Edit: Just in case, both host are running on top of two proxmox 4.2 servers, LAN and SYNC are actually vlans on one of the proxmox interfaces.
Also the backup node works without problems when in master.
pfBlocker's sync does the same thing "/usr/local/www/pfblockerng/pfblockerng.php: XML_RPC_Client: RPC server did not send response before timeout. 103"
-
Having kinda the same issue here but in my case it's physical hardware and a specific interface for sync. After some firewall rules the 2nd firewall stops responding and I get this error on the first one:
A communications error occurred while attempting XMLRPC sync with username admin https://10.222.0.3:443. @ 2016-05-20 11:48:47
I'm able to sync again only after php-fpm restart.
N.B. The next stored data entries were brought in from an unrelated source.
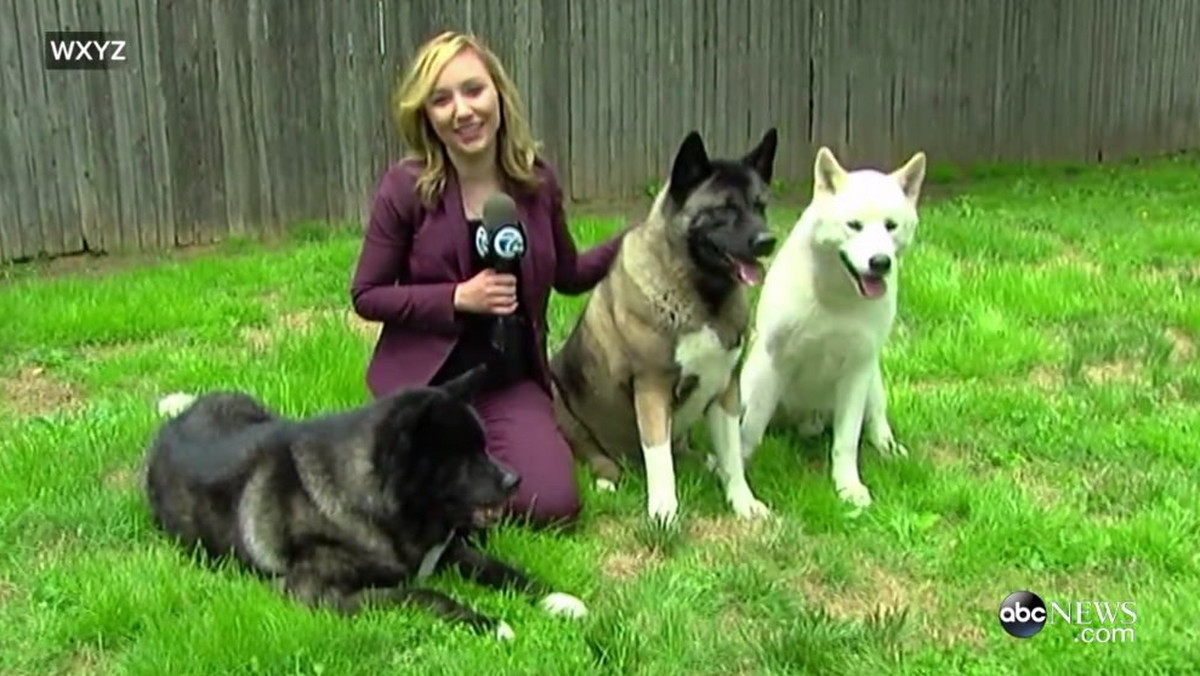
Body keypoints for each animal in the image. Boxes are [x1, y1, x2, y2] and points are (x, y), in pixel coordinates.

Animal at [739, 147, 926, 509]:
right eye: (854, 226)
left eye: (891, 226)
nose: (880, 262)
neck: (835, 296)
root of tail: (806, 421)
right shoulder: (773, 361)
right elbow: (751, 427)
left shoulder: (857, 368)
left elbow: (847, 441)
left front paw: (848, 487)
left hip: (873, 380)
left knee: (876, 418)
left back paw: (888, 447)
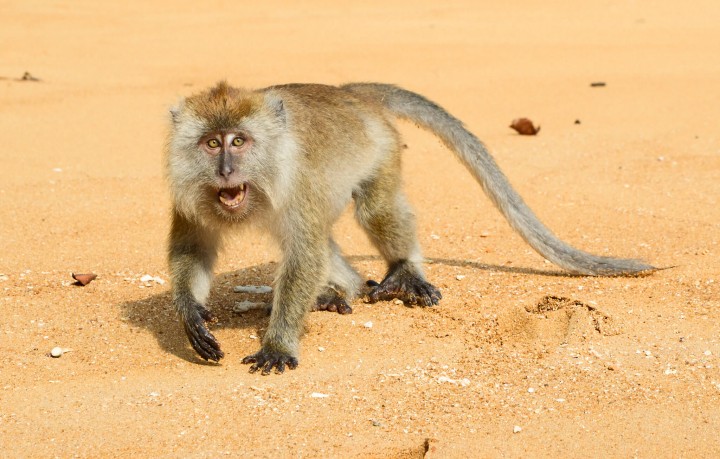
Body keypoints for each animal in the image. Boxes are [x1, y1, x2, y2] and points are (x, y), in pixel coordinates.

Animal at [166, 81, 656, 376]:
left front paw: (279, 344)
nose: (226, 171)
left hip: (382, 147)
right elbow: (193, 247)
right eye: (211, 143)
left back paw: (401, 271)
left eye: (239, 141)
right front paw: (190, 312)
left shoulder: (297, 184)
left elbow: (304, 255)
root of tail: (349, 93)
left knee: (374, 210)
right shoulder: (190, 191)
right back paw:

It happened 3 times already in about 10 minutes…
-
Still having the same issue, it's becoming really hard to manage it since I need to restart php-fpm a lot of times to remove the lock…
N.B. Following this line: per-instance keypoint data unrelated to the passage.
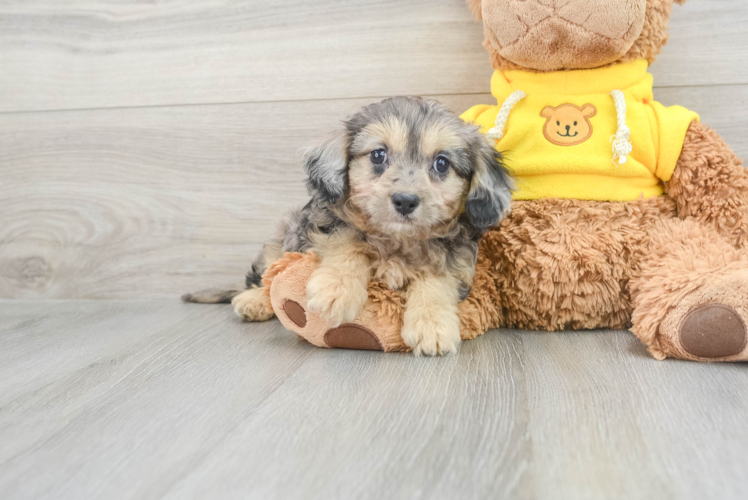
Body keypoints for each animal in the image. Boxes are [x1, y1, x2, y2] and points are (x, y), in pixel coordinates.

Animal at [186, 96, 516, 356]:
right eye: (378, 155)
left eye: (442, 163)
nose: (405, 200)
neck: (398, 239)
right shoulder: (325, 225)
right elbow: (349, 241)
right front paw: (337, 289)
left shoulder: (456, 257)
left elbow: (436, 280)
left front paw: (432, 325)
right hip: (283, 232)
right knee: (266, 276)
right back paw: (254, 301)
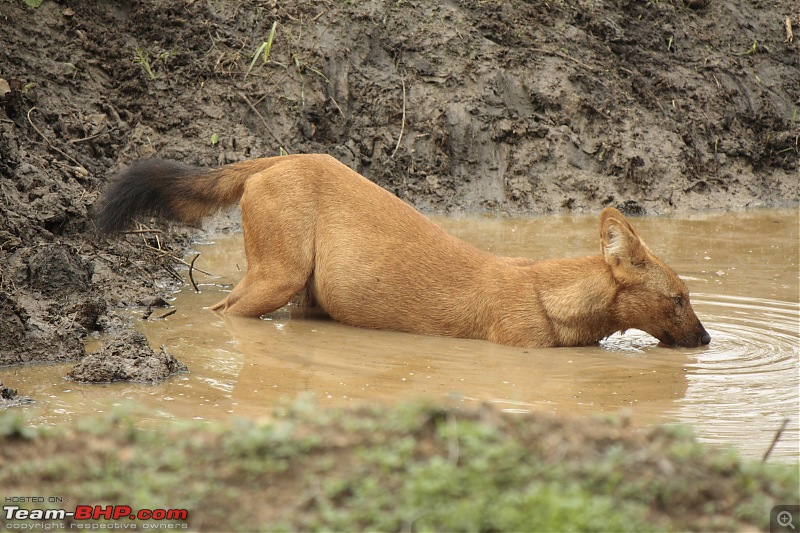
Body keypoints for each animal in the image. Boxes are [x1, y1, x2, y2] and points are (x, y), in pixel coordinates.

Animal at [97, 152, 708, 348]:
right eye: (679, 298)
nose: (706, 339)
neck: (552, 297)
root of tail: (283, 157)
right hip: (277, 277)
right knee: (222, 311)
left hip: (307, 295)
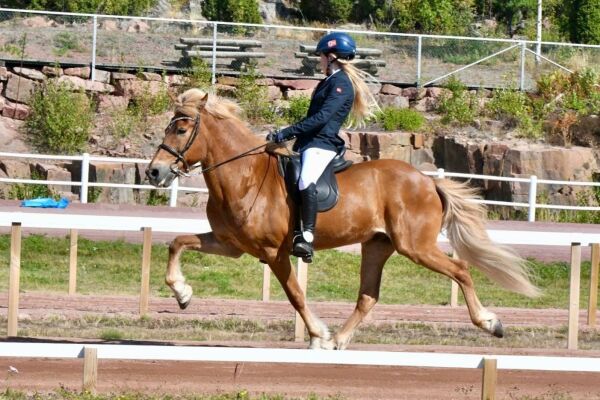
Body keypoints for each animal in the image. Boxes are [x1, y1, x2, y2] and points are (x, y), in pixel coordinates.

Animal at [145, 88, 540, 350]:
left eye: (181, 130)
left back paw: (490, 323)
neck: (244, 176)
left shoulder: (273, 253)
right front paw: (182, 294)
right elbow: (176, 243)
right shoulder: (232, 245)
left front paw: (317, 334)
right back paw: (340, 339)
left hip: (416, 246)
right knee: (368, 296)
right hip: (378, 246)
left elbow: (295, 295)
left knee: (460, 270)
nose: (154, 172)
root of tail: (427, 180)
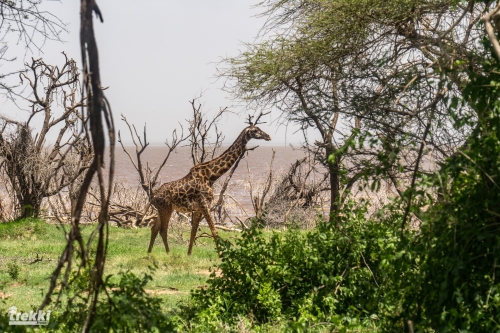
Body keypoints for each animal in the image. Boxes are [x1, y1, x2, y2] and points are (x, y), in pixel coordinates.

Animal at [147, 118, 272, 255]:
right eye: (255, 130)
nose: (268, 136)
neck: (211, 176)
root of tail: (153, 197)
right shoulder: (205, 204)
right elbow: (214, 230)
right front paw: (221, 255)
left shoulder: (199, 208)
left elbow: (193, 232)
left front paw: (189, 255)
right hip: (166, 209)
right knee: (162, 230)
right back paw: (168, 254)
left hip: (162, 209)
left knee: (154, 228)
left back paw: (149, 253)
Last logs from nginx-errors:
2016/05/25 12:11:13 [error] 41431#0: *199 upstream timed out (60: Operation timed out) while reading response header from upstream, client: 10.10.100.80, server: , request: "GET /widgets/widgets/system_information.widget.php?getupdatestatus=1 HTTP/1.1", upstream: "fastcgi://unix:/var/run/php-fpm.socket", host: "10.10.115.238", referrer: "https://10.10.115.238/" 2016/05/25 13:29:04 [error] 41431#0: *2335 upstream timed out (60: Operation timed out) while reading response header from upstream, client: 10.10.100.80, server: , request: "GET /widgets/widgets/system_information.widget.php?getupdatestatus=1 HTTP/1.1", upstream: "fastcgi://unix:/var/run/php-fpm.socket", host: "10.10.115.238", referrer: "https://10.10.115.238/"
And from system.log:
May 24 11:25:59 fw2 xinetd[25532]: Starting reconfiguration May 24 11:25:59 fw2 xinetd[25532]: Swapping defaults May 24 11:25:59 fw2 xinetd[25532]: readjusting service 6969-udp May 24 11:25:59 fw2 xinetd[25532]: Reconfigured: new=0 old=1 dropped=0 (services) [u]May 24 11:25:59 fw2 php-cgi: rc.banner: PHP ERROR: Type: 1, File: /etc/inc/rrd.inc, Line: 60, Message: Call to undefined function gettext()[/u] May 24 11:26:00 fw2 php-fpm[71032]: /xmlrpc.php: The command '/usr/local/sbin/dhcpd -user dhcpd -group _dhcp -chroot /var/dhcpd -cf /etc/dhcpd.conf -pf /var/run/dhcpd.pid lagg0_vlan102 lagg0_vlan103 lagg0_vlan104 lagg0_vlan105 lagg0_vlan106 lagg0_vlan107 lagg0_vlan108' returned exit code '1', the output was 'Internet Systems Consortium DHCP Server 4.3.3-P1 Copyright 2004-2016 Internet Systems Consortium. All rights reserved. For info, please visit https://www.isc.org/software/dhcp/ Config file: /etc/dhcpd.conf Database file: /var/db/dhcpd.leases PID file: /var/run/dhcpd.pid Wrote 6882 leases to leases file. Listening on BPF/lagg0_vlan108/a0:36:9f:91:3c:c9/10.108.0.0/16 Sending on BPF/lagg0_vlan108/a0:36:9f:91:3c:c9/10.108.0.0/16 Listening on BPF/lagg0_vlan107/a0:36:9f:91:3c:c9/10.107.0.0/16 Sending on BPF/lagg0_vlan107/a0:36:9f:91:3c:c9/10.107.0.0/16 Listening on BPF/lagg0_vlan106/a0:36:9f:91:3c:c9/10.106.0.0/16 Sending on BPF/lagg0_vlan106/a0:36:9f:91:3c:c9/10.106.0.0/16 Listening on BPF/lagg0_vlan105/
And not sure if it is related but fw2 is creating crash reports with the following:
Crash report begins. Anonymous machine information: amd64 10.3-RELEASE-p3 FreeBSD 10.3-RELEASE-p3 #1 3ef16fb(RELENG_2_3_1): Tue May 17 19:34:13 CDT 2016 root@ce23-amd64-builder:/builder/pfsense-231/tmp/obj/builder/pfsense-231/tmp/FreeBSD-src/sys/pfSense Crash report details: PHP Errors: [25-May-2016 13:31:09 Europe/Berlin] PHP Fatal error: Call to undefined function gettext() in /etc/inc/rrd.inc on line 60 [25-May-2016 13:31:09 Europe/Berlin] PHP Fatal error: Call to undefined function gettext() in /etc/inc/rrd.inc on line 60
Any idea?
Thanks
-
I know this post is old, but I am having the same issues related to the backup firewall and the 502 bad gateway error. Has anyone found a solution?
-
I'm getting this exact same issue when trying to do an XMLRPC sync. In my specific case, it may or may not be related to HAProxy, which is the only package that I'm also syncing.
Has anyone got any ideas on this? A whole lot of nothing in the last few months.
Thanks!
-
The first thing to check is if the secondary can resolve names, check for updates, etc while in backup status. And if not why not.